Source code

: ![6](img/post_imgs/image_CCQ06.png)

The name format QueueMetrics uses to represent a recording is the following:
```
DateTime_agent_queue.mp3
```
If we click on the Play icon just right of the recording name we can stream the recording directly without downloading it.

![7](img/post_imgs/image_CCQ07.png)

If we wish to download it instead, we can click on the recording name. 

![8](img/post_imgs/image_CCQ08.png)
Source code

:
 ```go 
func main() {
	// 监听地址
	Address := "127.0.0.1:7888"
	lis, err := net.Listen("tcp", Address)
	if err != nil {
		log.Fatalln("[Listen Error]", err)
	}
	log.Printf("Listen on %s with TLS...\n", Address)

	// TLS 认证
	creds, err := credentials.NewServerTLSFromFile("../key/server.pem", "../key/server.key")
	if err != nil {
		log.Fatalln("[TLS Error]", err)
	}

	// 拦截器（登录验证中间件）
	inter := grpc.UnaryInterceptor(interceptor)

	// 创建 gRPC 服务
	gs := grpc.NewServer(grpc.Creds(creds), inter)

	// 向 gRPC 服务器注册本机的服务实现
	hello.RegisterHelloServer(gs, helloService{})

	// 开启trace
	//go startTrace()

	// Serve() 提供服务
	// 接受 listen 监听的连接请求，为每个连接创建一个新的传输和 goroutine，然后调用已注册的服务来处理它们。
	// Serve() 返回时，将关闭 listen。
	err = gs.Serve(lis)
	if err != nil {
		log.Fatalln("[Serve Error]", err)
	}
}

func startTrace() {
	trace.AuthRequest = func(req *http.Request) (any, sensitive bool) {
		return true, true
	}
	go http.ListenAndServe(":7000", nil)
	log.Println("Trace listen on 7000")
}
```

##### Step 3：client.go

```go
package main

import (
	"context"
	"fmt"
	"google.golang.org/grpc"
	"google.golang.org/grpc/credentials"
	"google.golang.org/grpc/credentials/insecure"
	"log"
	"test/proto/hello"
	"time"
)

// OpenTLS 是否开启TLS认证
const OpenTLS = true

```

Task prompt: Give the entries once more, exactly as they appear.

Reply to the task:
Source code

: ![6](img/post_imgs/image_CCQ06.png)

The name format QueueMetrics uses to represent a recording is the following:
```
DateTime_agent_queue.mp3
```
If we click on the Play icon just right of the recording name we can stream the recording directly without downloading it.

![7](img/post_imgs/image_CCQ07.png)

If we wish to download it instead, we can click on the recording name. 

![8](img/post_imgs/image_CCQ08.png)
Source code

:
 ```go 
func main() {
	// 监听地址
	Address := "127.0.0.1:7888"
	lis, err := net.Listen("tcp", Address)
	if err != nil {
		log.Fatalln("[Listen Error]", err)
	}
	log.Printf("Listen on %s with TLS...\n", Address)

	// TLS 认证
	creds, err := credentials.NewServerTLSFromFile("../key/server.pem", "../key/server.key")
	if err != nil {
		log.Fatalln("[TLS Error]", err)
	}

	// 拦截器（登录验证中间件）
	inter := grpc.UnaryInterceptor(interceptor)

	// 创建 gRPC 服务
	gs := grpc.NewServer(grpc.Creds(creds), inter)

	// 向 gRPC 服务器注册本机的服务实现
	hello.RegisterHelloServer(gs, helloService{})

	// 开启trace
	//go startTrace()

	// Serve() 提供服务
	// 接受 listen 监听的连接请求，为每个连接创建一个新的传输和 goroutine，然后调用已注册的服务来处理它们。
	// Serve() 返回时，将关闭 listen。
	err = gs.Serve(lis)
	if err != nil {
		log.Fatalln("[Serve Error]", err)
	}
}

func startTrace() {
	trace.AuthRequest = func(req *http.Request) (any, sensitive bool) {
		return true, true
	}
	go http.ListenAndServe(":7000", nil)
	log.Println("Trace listen on 7000")
}
```

##### Step 3：client.go

```go
package main

import (
	"context"
	"fmt"
	"google.golang.org/grpc"
	"google.golang.org/grpc/credentials"
	"google.golang.org/grpc/credentials/insecure"
	"log"
	"test/proto/hello"
	"time"
)

// OpenTLS 是否开启TLS认证
const OpenTLS = true

```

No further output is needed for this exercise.